[[ Data for this exercise open ]]

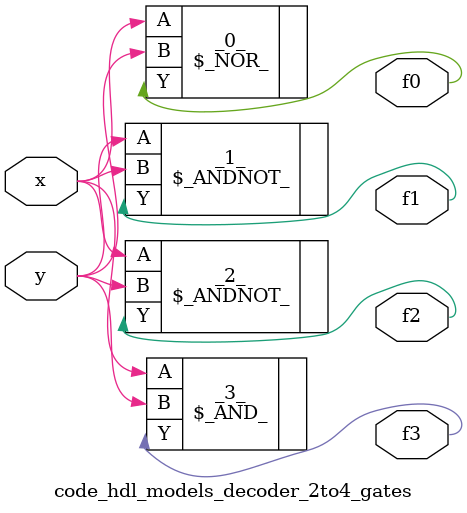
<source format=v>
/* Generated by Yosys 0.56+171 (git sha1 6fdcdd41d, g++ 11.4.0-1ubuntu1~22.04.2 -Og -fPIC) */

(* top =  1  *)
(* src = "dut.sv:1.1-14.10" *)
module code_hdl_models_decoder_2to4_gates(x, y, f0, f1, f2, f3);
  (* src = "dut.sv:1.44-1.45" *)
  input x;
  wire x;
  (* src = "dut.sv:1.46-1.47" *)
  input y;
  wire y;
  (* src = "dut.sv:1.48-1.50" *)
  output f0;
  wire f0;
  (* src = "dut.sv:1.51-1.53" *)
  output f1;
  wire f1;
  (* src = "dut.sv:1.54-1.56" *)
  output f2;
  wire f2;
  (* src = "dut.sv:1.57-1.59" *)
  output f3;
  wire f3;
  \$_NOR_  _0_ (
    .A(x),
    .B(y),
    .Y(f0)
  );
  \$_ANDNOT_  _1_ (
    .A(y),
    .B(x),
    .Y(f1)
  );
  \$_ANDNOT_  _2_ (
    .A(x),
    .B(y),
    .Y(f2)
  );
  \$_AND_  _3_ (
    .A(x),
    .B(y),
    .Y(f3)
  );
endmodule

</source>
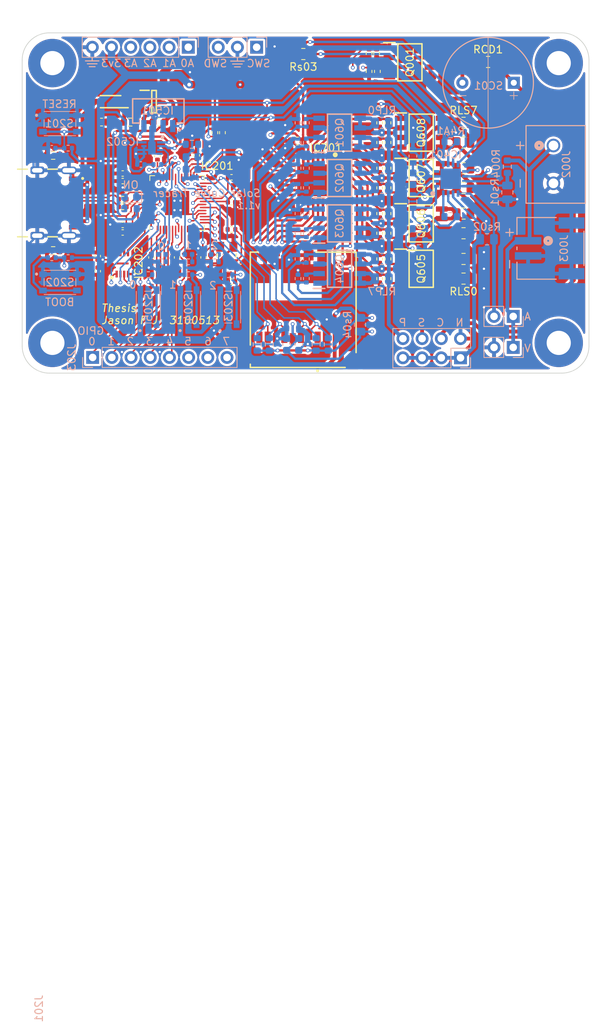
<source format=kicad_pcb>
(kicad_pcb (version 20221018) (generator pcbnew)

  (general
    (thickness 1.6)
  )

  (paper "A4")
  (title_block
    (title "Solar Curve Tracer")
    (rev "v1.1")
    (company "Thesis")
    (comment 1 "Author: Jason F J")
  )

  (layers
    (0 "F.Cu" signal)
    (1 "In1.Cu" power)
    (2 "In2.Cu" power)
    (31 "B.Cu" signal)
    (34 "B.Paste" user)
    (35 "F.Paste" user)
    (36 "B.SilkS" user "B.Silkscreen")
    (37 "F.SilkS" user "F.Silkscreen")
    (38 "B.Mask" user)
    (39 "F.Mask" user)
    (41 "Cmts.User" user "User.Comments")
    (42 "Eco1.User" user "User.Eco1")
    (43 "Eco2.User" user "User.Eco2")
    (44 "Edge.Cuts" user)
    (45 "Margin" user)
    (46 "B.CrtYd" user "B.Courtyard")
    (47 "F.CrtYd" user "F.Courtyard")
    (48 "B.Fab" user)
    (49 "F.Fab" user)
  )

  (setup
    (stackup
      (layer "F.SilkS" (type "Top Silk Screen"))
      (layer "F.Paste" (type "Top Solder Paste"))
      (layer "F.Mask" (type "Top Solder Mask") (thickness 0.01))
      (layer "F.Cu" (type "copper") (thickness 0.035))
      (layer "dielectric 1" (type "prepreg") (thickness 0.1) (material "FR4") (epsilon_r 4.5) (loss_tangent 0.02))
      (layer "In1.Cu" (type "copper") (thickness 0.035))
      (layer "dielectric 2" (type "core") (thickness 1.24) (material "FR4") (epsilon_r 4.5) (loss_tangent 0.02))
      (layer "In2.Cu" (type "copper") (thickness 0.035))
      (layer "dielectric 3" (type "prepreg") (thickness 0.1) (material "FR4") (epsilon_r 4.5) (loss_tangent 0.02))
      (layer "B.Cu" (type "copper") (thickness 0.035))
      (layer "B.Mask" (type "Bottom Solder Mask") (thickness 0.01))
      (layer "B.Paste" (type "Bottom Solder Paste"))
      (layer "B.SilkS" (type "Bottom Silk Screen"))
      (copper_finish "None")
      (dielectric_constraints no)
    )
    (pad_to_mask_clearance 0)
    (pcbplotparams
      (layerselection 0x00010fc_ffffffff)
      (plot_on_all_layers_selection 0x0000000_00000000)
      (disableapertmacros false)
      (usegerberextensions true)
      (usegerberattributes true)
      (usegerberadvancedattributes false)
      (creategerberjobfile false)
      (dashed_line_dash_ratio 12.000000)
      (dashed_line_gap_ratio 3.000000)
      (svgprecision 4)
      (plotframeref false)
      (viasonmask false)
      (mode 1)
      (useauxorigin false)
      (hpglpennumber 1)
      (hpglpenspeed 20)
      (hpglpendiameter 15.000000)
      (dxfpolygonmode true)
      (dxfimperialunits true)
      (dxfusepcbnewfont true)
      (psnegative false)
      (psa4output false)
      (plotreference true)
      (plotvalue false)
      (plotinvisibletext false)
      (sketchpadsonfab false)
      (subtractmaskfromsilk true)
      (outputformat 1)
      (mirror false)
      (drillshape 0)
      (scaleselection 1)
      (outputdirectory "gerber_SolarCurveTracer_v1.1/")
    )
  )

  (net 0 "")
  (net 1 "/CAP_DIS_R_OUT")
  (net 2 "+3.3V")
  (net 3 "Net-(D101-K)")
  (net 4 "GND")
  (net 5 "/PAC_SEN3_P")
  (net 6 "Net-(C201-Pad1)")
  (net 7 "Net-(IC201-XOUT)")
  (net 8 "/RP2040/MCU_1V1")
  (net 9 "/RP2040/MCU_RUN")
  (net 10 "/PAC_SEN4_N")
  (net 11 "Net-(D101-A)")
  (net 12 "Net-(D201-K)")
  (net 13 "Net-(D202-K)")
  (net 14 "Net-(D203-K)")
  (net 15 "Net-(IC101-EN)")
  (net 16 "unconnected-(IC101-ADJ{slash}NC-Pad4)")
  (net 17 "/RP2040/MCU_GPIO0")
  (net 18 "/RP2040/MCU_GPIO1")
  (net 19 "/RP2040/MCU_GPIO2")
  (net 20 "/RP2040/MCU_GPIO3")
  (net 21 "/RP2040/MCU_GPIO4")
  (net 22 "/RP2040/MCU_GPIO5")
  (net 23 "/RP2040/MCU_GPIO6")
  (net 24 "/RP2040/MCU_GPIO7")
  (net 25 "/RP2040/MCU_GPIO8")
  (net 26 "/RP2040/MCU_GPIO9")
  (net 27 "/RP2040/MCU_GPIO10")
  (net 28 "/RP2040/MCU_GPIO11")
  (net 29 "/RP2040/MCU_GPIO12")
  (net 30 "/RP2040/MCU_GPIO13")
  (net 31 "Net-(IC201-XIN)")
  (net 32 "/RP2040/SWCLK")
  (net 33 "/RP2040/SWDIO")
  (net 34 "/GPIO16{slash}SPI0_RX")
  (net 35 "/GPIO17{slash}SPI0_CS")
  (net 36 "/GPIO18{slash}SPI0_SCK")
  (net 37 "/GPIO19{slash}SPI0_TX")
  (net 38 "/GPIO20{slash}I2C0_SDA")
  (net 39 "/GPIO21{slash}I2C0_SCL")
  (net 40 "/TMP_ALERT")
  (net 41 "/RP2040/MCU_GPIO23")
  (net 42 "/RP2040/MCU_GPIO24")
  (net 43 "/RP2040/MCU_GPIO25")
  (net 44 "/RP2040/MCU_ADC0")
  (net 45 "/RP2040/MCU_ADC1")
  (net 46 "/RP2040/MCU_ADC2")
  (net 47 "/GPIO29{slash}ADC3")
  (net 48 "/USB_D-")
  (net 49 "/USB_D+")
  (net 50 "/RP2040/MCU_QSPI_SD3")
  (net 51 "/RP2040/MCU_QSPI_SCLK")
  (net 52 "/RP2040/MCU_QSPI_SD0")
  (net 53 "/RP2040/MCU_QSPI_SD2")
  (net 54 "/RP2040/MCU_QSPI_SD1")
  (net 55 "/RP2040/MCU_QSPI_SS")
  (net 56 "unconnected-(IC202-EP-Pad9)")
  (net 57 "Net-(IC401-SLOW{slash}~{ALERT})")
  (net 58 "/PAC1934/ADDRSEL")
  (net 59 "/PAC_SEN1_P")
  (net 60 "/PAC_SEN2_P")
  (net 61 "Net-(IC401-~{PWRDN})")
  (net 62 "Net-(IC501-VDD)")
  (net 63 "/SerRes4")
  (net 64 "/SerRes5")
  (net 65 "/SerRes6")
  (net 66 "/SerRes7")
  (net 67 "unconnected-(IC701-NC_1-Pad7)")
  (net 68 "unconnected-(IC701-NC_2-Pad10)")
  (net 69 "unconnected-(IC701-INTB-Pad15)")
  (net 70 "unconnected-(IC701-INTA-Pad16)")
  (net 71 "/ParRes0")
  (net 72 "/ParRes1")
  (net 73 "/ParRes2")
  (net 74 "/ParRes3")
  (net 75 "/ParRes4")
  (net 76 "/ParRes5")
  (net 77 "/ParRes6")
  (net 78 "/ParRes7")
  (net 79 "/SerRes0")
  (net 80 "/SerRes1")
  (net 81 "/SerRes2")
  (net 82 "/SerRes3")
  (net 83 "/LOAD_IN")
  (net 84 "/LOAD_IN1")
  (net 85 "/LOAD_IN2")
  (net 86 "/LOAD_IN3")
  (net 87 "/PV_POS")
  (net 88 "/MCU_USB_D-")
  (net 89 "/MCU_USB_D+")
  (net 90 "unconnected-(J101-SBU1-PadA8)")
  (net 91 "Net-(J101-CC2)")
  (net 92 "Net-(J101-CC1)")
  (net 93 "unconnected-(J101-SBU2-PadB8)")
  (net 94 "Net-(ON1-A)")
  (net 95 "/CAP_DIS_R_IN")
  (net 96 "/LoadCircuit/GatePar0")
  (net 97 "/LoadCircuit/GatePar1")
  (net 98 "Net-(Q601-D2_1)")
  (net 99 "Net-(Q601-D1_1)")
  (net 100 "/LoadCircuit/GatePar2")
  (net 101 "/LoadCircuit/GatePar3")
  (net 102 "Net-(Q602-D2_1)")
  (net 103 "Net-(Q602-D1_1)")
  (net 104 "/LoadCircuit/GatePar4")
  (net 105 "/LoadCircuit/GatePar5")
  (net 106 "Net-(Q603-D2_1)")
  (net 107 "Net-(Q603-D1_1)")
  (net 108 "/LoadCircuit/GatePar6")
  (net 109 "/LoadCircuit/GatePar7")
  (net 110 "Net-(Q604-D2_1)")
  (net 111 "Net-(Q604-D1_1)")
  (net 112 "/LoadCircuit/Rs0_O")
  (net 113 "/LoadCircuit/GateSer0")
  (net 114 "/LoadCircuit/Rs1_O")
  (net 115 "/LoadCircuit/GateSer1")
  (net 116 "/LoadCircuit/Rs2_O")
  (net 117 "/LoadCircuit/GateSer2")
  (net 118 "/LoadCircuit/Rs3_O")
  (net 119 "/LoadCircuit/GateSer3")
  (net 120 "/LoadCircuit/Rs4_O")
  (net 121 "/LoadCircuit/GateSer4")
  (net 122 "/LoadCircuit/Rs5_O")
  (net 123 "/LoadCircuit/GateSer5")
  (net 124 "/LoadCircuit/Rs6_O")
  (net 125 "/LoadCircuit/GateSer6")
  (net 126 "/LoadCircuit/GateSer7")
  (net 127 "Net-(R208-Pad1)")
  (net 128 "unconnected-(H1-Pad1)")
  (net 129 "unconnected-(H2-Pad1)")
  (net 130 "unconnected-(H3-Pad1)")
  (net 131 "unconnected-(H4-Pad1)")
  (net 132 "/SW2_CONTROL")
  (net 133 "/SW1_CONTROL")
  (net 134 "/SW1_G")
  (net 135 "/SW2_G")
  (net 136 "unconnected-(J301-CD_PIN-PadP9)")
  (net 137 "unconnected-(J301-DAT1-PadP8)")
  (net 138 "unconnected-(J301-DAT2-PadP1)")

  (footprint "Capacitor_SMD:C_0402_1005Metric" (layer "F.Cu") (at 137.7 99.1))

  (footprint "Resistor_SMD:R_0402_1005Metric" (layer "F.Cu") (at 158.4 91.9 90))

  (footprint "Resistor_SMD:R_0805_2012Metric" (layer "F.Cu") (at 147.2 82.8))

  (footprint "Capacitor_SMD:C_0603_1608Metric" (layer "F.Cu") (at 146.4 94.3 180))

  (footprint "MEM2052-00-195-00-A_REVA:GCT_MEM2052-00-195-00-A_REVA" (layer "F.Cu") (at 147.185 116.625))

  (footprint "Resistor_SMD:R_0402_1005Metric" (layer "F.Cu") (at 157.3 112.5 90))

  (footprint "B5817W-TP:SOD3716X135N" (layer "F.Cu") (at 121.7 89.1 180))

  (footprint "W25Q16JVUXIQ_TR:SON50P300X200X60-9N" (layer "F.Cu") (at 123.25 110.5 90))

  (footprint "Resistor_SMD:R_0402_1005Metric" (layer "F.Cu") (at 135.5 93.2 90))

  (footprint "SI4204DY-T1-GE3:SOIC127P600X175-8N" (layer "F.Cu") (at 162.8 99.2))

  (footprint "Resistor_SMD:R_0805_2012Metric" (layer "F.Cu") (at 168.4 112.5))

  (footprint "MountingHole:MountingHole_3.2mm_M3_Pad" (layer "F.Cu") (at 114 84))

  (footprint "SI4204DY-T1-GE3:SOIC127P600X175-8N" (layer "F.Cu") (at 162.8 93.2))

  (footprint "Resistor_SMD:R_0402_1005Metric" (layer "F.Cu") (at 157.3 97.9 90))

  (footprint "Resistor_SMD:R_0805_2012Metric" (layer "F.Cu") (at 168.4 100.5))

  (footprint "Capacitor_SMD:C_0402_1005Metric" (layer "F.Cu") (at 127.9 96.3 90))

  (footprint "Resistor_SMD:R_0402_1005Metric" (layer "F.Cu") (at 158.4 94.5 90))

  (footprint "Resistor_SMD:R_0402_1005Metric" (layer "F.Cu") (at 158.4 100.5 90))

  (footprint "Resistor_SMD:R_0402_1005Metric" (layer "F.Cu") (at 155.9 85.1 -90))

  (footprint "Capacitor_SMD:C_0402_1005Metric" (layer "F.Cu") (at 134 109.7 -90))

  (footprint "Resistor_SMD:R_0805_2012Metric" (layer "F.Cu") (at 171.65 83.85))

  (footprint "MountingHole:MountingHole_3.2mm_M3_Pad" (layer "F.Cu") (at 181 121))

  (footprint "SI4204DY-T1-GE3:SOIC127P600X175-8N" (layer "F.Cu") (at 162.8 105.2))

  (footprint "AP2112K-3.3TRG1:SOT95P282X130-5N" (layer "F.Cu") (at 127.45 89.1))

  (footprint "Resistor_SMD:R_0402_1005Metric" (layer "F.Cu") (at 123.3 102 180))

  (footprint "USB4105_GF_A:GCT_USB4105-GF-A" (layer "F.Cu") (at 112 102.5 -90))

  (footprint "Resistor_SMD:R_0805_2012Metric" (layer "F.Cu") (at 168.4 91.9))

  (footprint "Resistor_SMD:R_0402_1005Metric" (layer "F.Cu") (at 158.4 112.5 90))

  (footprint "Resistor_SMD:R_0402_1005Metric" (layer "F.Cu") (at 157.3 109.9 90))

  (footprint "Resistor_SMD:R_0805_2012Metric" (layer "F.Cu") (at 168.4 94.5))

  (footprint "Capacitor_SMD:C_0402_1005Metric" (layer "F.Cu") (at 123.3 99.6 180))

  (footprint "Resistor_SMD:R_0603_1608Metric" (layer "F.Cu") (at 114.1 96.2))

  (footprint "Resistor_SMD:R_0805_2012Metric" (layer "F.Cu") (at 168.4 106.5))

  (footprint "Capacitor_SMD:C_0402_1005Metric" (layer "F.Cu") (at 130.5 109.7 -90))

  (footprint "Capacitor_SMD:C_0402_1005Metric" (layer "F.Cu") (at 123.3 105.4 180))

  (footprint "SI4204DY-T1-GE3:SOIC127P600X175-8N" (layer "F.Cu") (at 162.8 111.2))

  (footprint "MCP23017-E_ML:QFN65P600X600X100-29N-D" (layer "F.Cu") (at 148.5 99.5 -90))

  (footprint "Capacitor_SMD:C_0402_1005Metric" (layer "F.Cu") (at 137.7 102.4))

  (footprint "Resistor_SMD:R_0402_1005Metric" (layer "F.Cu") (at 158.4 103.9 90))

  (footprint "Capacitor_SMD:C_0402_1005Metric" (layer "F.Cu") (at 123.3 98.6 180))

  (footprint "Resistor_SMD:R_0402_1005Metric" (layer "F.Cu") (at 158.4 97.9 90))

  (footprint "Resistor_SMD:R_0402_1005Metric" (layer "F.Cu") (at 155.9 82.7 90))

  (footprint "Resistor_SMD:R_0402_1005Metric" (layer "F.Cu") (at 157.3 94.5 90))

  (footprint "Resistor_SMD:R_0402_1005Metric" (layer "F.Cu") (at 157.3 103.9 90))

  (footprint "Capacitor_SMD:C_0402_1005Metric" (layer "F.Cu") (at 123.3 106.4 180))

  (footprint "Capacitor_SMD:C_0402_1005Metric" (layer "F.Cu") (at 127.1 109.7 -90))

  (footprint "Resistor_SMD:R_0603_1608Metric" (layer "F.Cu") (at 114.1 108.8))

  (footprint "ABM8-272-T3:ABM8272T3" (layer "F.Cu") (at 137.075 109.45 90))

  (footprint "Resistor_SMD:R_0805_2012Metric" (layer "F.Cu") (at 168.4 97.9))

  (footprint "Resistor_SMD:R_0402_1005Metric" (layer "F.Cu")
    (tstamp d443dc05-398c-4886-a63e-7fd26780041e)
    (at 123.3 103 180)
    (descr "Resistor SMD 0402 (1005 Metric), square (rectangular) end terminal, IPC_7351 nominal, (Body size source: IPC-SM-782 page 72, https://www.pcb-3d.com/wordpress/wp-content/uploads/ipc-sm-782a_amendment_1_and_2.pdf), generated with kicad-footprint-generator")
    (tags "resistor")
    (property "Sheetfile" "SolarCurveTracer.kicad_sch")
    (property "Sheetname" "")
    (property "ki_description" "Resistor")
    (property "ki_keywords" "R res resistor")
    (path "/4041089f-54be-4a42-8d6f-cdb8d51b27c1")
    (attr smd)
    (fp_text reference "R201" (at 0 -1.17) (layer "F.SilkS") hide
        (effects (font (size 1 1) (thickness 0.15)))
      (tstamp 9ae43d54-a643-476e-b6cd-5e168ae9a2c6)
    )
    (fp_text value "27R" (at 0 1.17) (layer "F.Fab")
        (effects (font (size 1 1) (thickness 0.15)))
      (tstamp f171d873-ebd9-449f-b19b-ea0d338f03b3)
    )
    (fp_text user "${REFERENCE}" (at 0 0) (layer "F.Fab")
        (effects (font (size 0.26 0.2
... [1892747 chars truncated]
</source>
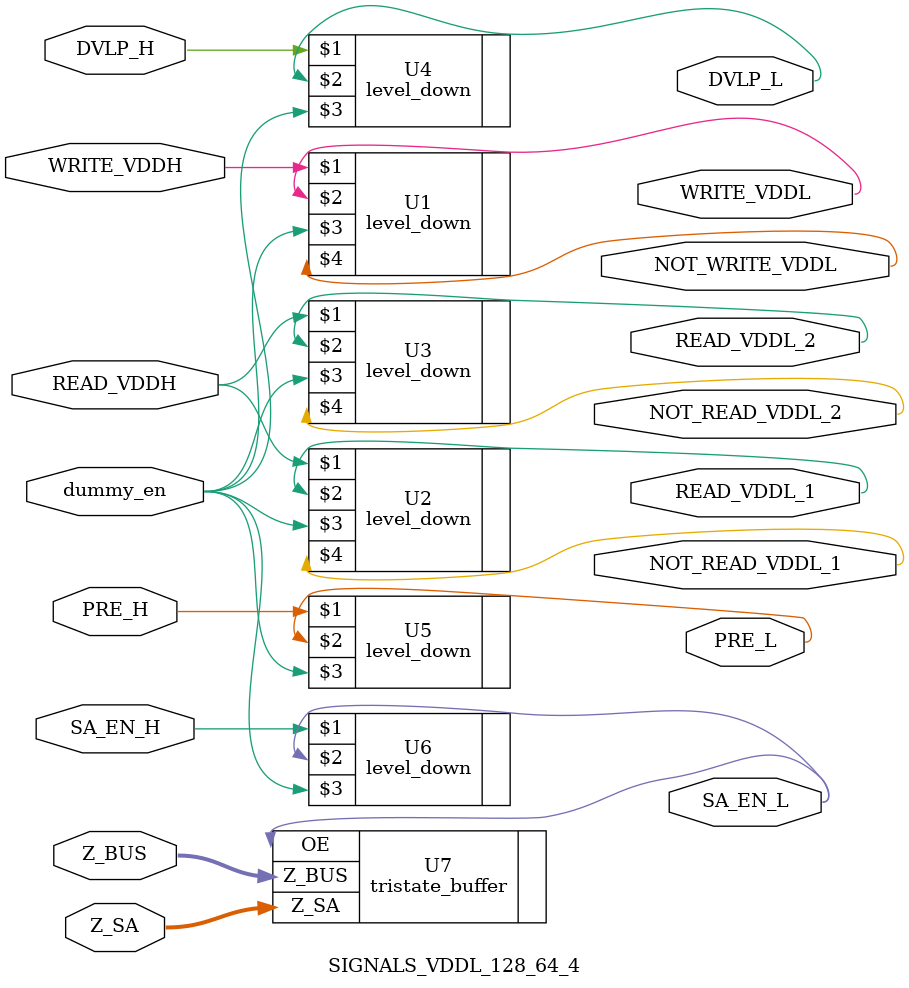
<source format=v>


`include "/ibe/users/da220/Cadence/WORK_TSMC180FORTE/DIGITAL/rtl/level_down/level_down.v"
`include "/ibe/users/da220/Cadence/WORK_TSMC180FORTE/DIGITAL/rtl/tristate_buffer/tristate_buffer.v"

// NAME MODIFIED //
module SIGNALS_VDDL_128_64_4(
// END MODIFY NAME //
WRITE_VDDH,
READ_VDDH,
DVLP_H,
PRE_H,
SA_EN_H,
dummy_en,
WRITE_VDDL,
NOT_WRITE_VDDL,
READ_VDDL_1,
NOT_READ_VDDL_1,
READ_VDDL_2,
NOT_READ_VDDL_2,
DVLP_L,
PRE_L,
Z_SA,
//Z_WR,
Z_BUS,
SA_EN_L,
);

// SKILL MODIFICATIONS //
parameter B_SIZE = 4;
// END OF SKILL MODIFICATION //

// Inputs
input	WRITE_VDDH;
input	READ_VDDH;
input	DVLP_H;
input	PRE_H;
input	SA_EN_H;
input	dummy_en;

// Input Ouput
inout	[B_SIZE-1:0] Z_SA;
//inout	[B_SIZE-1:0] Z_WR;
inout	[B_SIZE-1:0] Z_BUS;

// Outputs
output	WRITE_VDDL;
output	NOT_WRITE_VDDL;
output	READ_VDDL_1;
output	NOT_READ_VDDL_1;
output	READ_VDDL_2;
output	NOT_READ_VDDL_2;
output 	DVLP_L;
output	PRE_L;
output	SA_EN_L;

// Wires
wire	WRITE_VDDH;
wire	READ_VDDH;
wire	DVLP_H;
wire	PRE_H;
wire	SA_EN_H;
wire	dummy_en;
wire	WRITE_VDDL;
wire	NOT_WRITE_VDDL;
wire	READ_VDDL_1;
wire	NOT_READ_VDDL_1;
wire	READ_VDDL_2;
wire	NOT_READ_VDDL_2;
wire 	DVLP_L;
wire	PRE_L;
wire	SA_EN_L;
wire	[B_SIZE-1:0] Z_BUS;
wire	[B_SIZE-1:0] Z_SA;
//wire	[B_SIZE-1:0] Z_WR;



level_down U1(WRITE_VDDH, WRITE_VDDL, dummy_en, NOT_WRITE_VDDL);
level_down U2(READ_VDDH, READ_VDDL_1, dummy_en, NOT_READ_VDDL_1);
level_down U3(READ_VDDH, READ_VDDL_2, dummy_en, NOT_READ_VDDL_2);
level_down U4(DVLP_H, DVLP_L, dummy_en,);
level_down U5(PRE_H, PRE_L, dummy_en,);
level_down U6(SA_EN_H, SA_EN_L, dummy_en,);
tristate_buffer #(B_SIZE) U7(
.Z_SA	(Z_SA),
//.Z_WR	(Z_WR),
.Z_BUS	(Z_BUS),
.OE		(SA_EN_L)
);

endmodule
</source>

[[ Data for this exercise closed ]]

• _Exercise prompt_: Print, from the entries above, the line with "157.3 103.9 90))", the line with "(at 114.1 108.8))" and all lines between them, exactly and with nothing else.

• _Result_:
  (footprint "Resistor_SMD:R_0402_1005Metric" (layer "F.Cu") (at 157.3 103.9 90))

  (footprint "Capacitor_SMD:C_0402_1005Metric" (layer "F.Cu") (at 123.3 106.4 180))

  (footprint "Capacitor_SMD:C_0402_1005Metric" (layer "F.Cu") (at 127.1 109.7 -90))

  (footprint "Resistor_SMD:R_0603_1608Metric" (layer "F.Cu") (at 114.1 108.8))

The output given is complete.